*Task description:* From the records below, take each line where the string "passado" shows up and copy it.

*Data for analysis:*
::::::::::

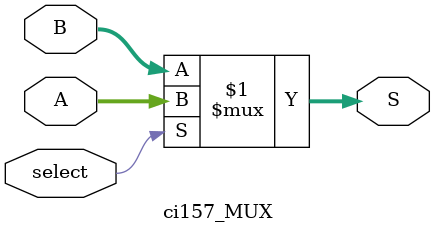
<source format=v>
module ci157_MUX
(
    input select,     // Sinal de controle para selecionar entre A e B.
    input [3:0] A,    // Vetor de 4 bits, uma das entradas.
    input [3:0] B,    // Vetor de 4 bits, a outra entrada.
    output [3:0] S    // Vetor de 4 bits da saída, correspondente à entrada selecionada.
);

// Atribuição condicional: se 'select' for 1, S recebe A; se 'select' for 0, S recebe B.
assign S = select ? A : B;

endmodule

/* 
  Este é um multiplexador de 4 bits. 
  Ele recebe dois vetores de entrada de 4 bits (A e B) e, dependendo do valor do sinal de controle `select`, 
  seleciona qual dos dois vetores será enviado para a saída `S`. 
  Se `select` for 0, o valor de `B` é passado para `S`. 
  Se `select` for 1, o valor de `A` é passado para `S`.
*/

</source>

::::::::::

*Output for this task:*
  Se `select` for 0, o valor de `B` é passado para `S`. 
  Se `select` for 1, o valor de `A` é passado para `S`.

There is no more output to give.